++++ Text section
The food is processed, manufactured and transported under stringent Islamic rules.

Speaking at the conference held to promote international cooperation in the development of Vietnam’s Halal industry in Hanoi City on Tuesday, Deputy Minister of Foreign Affairs Pham Quang Hieu said that, in spite of the country’s material and geographical advantages in the market, Vietnam is modestly placed in the global rankings of Halal food producers.   

Approximately 60 cities and provinces in Vietnam contribute to the global Halal market, but just 1,000 firms are certificated for export, said the deputy minister.

Due to strict Halal standards on animal food products, Vietnam’s Halal exports are primarily farm produce and input materials for certain food sectors. 

Rigorous Halal standards

Halal certification is regarded as a passport for products to enter Muslim countries, helping simplify several procedures related to transport to storage.

Canned lychee grown in Vietnam's Bac Giang Province awaits Halal certification. The province’s lychee products were on display at the conference. Photo: Duy Linh/ Tuoi Tre
Canned lychee grown in Vietnam’s Bac Giang Province awaits Halal certification. The province’s lychee products were on display at the conference on June 28, 2022. Photo: Duy Linh / Tuoi Tre

Enterprises which meet stringent Halal standards are able to reap the benefit of this lucrative industry.

Muslims account for about 24 percent of the world’s population, a number which is expected to increase by 3 percentage points by 2050.

A recent global Islamic economy report showed that spending on Halal food is expected to increase from US$1.4 trillion in 2020 to $1.9 trillion in 2030, and some $5 trillion in 2050.

Not only is the rising Muslim population expected to contribute to market growth, but so is the general belief that Halal food is safer and of higher quality than non-Halal products.

Vietnam has great potential for Halal production and export as the country holds abundant sources of raw material and sits in Asia, which is home to some 62 percent of the world’s Muslims.

Focal point needed in Vietnam

The conference featured discussions from leaders of several embassies of Muslim and non-Muslim countries on their experiences with and knowledge of the Halal industry.

Representatives of South Korea and Brazil noted that the Halal food market has great upsides for non-Muslim countries.
++++++++
++++ Input for this task
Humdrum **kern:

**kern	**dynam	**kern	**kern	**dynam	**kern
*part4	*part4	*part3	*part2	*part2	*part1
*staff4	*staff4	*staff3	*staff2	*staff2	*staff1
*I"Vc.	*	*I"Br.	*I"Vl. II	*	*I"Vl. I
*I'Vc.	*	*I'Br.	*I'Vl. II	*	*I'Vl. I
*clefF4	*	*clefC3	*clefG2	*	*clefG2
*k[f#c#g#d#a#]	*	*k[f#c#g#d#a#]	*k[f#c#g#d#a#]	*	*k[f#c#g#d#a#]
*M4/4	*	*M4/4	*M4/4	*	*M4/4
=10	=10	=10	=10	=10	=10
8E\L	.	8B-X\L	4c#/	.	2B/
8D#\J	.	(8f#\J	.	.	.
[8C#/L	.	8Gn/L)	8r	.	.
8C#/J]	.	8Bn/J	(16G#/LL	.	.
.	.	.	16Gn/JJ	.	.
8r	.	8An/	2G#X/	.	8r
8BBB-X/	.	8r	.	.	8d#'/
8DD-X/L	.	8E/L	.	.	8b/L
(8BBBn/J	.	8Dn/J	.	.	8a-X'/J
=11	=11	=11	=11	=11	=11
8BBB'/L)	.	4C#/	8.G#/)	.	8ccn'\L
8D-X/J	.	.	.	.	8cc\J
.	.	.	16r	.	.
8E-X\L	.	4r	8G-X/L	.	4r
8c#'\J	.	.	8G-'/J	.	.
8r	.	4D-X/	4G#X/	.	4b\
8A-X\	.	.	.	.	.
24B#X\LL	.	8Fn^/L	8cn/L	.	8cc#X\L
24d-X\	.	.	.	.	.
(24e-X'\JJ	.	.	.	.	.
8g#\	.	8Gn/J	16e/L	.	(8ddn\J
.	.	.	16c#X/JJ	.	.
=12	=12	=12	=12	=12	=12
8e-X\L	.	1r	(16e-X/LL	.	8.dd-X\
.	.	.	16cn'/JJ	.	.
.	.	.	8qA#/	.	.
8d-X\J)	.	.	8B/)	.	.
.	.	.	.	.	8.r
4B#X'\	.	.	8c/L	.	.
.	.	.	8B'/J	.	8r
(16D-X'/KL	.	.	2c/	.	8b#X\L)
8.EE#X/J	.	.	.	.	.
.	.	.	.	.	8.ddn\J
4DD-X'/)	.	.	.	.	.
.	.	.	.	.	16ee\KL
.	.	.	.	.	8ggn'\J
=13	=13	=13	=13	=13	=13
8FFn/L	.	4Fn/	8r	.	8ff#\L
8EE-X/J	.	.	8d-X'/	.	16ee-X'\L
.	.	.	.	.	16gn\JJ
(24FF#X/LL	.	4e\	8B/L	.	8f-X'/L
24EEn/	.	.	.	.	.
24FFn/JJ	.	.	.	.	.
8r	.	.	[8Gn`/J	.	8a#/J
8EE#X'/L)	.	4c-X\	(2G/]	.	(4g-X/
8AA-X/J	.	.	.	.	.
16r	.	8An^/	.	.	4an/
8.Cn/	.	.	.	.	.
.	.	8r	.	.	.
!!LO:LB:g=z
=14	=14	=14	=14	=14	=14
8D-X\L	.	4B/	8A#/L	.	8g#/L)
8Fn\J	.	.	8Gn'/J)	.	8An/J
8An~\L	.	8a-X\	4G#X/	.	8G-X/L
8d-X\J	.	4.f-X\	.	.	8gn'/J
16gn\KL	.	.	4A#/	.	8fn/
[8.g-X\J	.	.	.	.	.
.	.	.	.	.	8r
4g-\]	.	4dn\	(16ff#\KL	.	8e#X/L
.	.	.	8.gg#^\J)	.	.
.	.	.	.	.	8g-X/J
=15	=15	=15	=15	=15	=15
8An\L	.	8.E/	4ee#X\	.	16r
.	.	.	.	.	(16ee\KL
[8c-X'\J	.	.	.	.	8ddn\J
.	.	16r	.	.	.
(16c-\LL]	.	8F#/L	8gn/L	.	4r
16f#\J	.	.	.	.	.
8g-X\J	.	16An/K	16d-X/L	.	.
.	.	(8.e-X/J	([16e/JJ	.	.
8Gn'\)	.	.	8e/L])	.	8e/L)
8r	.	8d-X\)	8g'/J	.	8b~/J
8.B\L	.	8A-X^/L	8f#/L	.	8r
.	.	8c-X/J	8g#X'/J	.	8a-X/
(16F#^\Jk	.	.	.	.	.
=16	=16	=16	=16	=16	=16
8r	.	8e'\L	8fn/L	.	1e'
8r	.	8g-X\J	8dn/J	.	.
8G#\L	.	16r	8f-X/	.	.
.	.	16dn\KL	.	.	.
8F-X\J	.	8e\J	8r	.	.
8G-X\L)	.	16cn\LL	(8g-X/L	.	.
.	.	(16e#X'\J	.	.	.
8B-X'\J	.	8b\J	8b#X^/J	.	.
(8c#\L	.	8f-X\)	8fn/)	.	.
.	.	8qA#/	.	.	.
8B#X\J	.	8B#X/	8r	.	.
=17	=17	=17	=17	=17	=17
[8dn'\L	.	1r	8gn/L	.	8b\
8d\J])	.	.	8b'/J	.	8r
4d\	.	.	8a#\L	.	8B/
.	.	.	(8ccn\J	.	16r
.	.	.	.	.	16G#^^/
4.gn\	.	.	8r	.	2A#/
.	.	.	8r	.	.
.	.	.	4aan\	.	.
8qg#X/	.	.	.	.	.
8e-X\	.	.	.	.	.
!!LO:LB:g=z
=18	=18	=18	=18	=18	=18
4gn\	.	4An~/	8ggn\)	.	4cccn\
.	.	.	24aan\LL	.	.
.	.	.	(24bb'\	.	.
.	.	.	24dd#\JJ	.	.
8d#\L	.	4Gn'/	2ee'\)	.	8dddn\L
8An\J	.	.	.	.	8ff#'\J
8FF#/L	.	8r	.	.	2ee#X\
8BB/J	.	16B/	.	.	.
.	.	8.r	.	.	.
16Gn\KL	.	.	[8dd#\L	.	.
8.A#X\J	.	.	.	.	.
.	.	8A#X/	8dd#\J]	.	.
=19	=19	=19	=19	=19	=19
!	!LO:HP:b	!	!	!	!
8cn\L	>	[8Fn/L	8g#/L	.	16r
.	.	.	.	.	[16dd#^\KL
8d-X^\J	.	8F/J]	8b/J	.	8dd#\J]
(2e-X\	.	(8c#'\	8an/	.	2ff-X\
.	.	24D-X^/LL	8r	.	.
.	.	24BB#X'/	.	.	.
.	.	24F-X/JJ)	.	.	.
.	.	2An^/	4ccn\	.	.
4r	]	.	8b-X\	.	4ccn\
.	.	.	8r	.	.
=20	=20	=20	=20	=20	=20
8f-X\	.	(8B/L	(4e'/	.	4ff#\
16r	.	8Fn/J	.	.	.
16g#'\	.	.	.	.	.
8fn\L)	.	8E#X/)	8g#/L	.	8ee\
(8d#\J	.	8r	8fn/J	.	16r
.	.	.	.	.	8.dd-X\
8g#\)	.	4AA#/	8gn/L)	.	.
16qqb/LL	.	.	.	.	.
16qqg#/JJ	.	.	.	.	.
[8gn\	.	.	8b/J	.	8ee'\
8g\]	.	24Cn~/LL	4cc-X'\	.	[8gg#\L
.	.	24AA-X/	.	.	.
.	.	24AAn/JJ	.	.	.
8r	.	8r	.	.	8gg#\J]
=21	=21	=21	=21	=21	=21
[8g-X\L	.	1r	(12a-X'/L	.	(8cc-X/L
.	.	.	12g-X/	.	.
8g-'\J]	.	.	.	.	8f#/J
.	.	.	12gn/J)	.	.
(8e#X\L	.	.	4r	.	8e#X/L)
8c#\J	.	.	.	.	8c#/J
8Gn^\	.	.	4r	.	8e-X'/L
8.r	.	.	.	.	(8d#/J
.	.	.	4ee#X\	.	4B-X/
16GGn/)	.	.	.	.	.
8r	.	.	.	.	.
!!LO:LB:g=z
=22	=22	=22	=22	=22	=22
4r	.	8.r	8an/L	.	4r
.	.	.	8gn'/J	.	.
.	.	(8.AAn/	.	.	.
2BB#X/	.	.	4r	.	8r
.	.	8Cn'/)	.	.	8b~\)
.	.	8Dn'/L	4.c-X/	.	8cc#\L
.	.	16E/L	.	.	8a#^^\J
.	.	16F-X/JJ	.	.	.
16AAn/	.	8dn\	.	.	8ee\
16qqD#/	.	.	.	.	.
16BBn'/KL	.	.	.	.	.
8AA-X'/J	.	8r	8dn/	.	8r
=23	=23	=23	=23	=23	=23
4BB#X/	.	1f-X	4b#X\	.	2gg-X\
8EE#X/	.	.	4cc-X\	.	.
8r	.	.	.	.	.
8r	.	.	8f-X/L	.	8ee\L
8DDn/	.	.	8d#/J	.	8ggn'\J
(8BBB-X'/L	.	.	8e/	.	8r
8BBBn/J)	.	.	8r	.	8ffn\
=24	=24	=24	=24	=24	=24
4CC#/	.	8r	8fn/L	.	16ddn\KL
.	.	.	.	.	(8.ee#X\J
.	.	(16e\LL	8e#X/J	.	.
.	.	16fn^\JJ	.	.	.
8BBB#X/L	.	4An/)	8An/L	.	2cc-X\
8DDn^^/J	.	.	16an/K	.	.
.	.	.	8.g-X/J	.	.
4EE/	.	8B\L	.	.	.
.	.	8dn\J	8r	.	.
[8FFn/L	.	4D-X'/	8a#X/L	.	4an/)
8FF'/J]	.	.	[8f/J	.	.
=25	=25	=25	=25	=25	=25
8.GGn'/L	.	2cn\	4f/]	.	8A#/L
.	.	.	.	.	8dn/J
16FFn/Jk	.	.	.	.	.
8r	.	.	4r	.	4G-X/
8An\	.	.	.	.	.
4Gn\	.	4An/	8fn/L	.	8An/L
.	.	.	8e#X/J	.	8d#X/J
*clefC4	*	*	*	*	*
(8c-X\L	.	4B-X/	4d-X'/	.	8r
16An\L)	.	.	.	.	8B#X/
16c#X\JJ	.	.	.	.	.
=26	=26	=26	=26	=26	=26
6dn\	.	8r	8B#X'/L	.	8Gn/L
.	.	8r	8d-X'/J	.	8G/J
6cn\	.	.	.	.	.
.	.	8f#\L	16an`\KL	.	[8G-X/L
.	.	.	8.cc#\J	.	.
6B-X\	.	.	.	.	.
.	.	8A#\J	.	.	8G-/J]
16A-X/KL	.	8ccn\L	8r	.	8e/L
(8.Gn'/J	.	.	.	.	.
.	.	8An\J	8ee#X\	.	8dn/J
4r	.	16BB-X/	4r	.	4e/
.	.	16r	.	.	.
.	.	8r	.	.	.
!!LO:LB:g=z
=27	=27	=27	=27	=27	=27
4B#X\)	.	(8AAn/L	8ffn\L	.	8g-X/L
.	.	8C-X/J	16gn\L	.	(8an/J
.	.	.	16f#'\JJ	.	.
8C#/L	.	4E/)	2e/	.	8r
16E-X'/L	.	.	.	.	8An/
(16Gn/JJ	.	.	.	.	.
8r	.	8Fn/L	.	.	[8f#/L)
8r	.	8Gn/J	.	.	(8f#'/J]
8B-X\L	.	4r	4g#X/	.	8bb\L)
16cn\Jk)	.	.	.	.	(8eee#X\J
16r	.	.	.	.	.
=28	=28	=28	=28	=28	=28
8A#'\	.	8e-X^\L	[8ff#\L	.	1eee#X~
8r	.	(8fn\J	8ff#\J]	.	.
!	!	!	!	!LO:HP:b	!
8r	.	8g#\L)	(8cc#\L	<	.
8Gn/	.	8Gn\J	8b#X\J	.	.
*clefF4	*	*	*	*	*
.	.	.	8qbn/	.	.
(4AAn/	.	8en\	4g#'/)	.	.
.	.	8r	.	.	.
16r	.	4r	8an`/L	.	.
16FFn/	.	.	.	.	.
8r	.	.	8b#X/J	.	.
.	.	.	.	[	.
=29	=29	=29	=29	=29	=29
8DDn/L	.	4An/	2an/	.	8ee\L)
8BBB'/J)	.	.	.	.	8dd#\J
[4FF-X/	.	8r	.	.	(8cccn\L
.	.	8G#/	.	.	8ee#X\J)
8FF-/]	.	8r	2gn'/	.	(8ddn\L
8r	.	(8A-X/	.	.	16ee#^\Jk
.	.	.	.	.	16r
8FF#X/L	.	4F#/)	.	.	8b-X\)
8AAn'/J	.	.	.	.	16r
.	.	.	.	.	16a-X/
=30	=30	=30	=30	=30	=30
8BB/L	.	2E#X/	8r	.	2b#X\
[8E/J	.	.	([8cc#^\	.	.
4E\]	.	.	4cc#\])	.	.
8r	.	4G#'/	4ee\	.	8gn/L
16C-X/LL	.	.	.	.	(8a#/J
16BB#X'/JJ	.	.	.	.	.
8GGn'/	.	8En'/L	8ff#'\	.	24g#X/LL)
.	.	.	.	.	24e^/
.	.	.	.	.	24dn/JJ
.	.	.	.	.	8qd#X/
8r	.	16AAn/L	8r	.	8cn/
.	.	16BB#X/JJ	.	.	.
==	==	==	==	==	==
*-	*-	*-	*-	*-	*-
++++++++
• _Tasks and exercises_:
(a) Extract the passage of the Vietnam Halal article starting with "Approximately 60 cities" and going on through "certain food sectors.", copying it verbatim.
(b) Which lines of the listing contain the string "kern"? Copy each of them in full.

• _Solutions in order_:
(a)
Approximately 60 cities and provinces in Vietnam contribute to the global Halal market, but just 1,000 firms are certificated for export, said the deputy minister.

Due to strict Halal standards on animal food products, Vietnam’s Halal exports are primarily farm produce and input materials for certain food sectors.

(b)
Humdrum **kern:
**kern	**dynam	**kern	**kern	**dynam	**kern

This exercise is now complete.